エリア
津田/四和エリア
築年月
1982年
移住歴
7年
条件
アトリエを作りやすい物件、子供の学校が近いこと、ガレージがあること

空き家からひらく “自分らしい働き方と子育て”—— 小学校のすぐ近くで暮らす時間

2026.01.23

子育て

広島市から少し離れた廿日市市津田に、鈴木さんが息子さんと移り住んだのは2019年のこと。デザインの仕事を続けながら、アトリエを構えられる家を探していた時に出会ったのが、外階段から直接お客さんが入れる3階建て、ガレージ付きの空き家だった。家・アトリエ・ガレージがゆるやかにつながり、暮らしと仕事を自然に行き来できる間取りは「自分の世界観を表現できる場所」のように感じたという。空き家だからこそ価格も抑えられ、友人の内装職人と天井を抜き、鉄骨をあらわにし、壁を漆喰で仕上げ、時間をかけながら、自分らしい空間を整えていった。

息子さんが通う小学校は家のすぐ上にある。ほんの数歩の位置に学校があるため、仕事をしながらも学校の様子が自然と目に入り、子どもたちが声をかけてくれることもある。災害や不審者情報があるときもすぐに駆けつけられる距離は、子育ての大きな安心にもつながっている。

デザインの仕事を始めて15年以上。会社勤めの経験もあるが、今の“自宅を拠点にした働き方”がいちばんしっくりくると話す。必要なときに集中して働き、夕方になれば息子と一緒に空手へ向かう。サラリーマン時代と違って、苦手なことも自分でこなさなければならない大変さはある。それでも、時間に縛られず家族との時間を大切にできる暮らしは、何にも代えがたいという。

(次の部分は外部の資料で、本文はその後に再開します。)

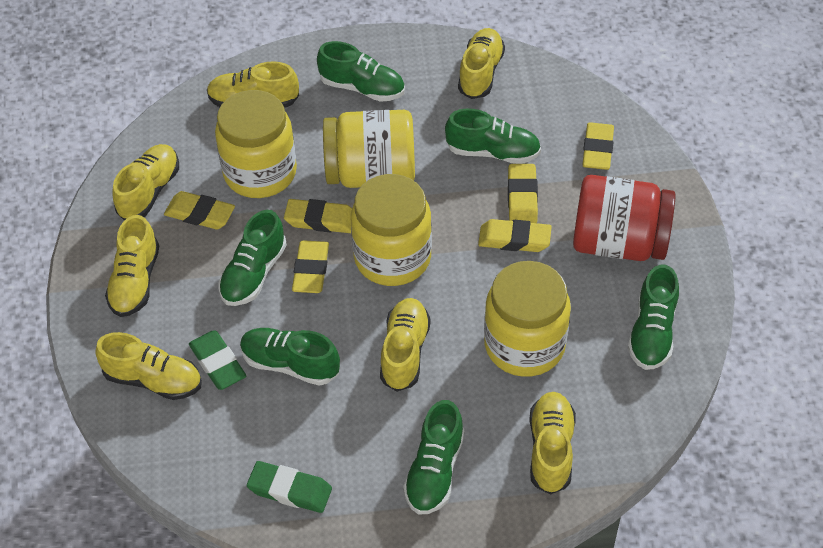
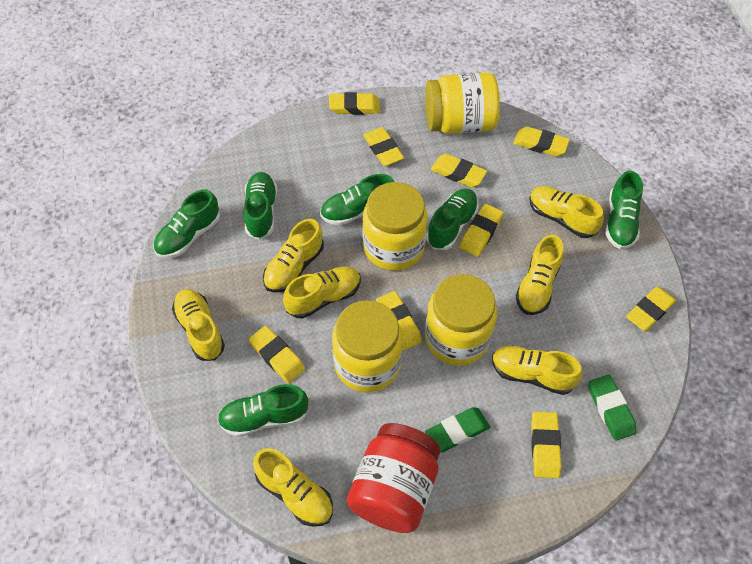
yellow eraser: [164,191,235,230] [284,199,352,233] [292,240,329,293] [478,219,552,252] [508,164,538,223] [582,122,614,170] = 6 -> [249,326,305,383] [329,92,380,115] [363,127,404,166] [376,291,422,351] [431,154,487,187] [460,204,504,257] [513,126,570,156] [531,412,562,478] [626,286,677,331] = 9

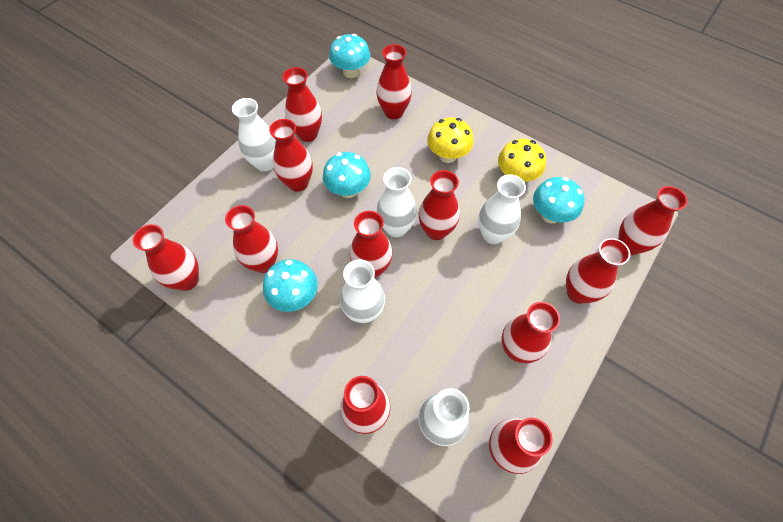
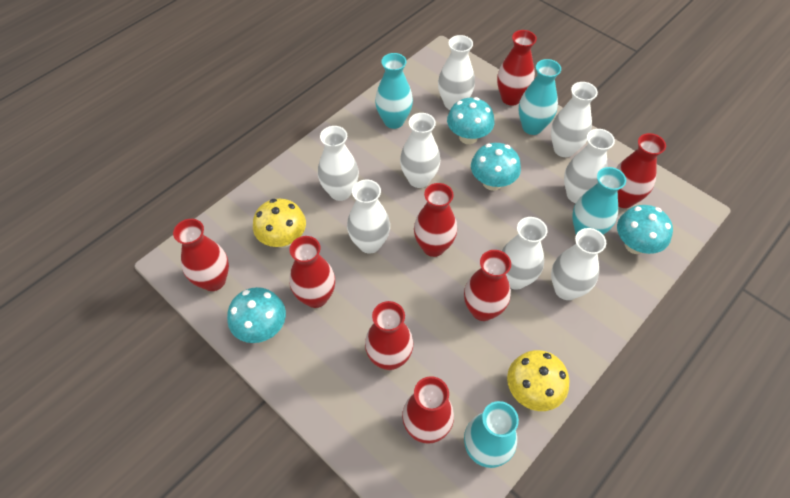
red vase: [133,224,199,291] [225,205,278,273] [269,119,313,192] [282,67,322,142] [340,376,390,434] [350,211,393,278] [376,44,412,119] [419,170,460,240] [489,418,553,474] [502,302,560,363] [566,238,630,304] [618,186,687,255] = 12 -> [173,219,229,291] [289,236,335,308] [365,301,413,370] [402,376,454,444] [414,183,457,257] [464,250,511,321] [497,30,537,106] [616,133,666,208] = 8
turquoise vase: none = 0 -> [375,53,413,129] [464,401,519,468] [519,59,561,135] [572,167,626,235] = 4
white vase: [232,98,276,171] [340,259,385,323] [376,167,417,237] [419,388,470,446] [478,174,526,244] = 5 -> [318,126,359,201] [347,180,390,253] [400,113,440,188] [438,35,475,110] [502,217,548,290] [551,82,598,157] [551,228,606,300] [564,129,615,203] = 8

もともと自然の中で遊ぶことが好きだった鈴木さん一家は、季節ごとに登山や川遊び、スノボ、海と、自然をより楽しみ尽くすようになった。そして日常では、愛犬と息子さんと一緒に歩く散歩道が、地域とつながる場所にもなっていった。
最近は新しいお店も少しずつ増え、まちの雰囲気も変わり始めている。自然のそばにありながら、ほどよく人の気配があるこの場所は、親子にとって心地よい距離感を育んでくれている。

空き家という“余白のある家”は、働き方を自由にし、子育ての安心を深め、暮らしのリズムを整えてくれた。鈴木さんは「空き家×デザイン×子育て」という新しい暮らしの形を、このまちで描き続けている。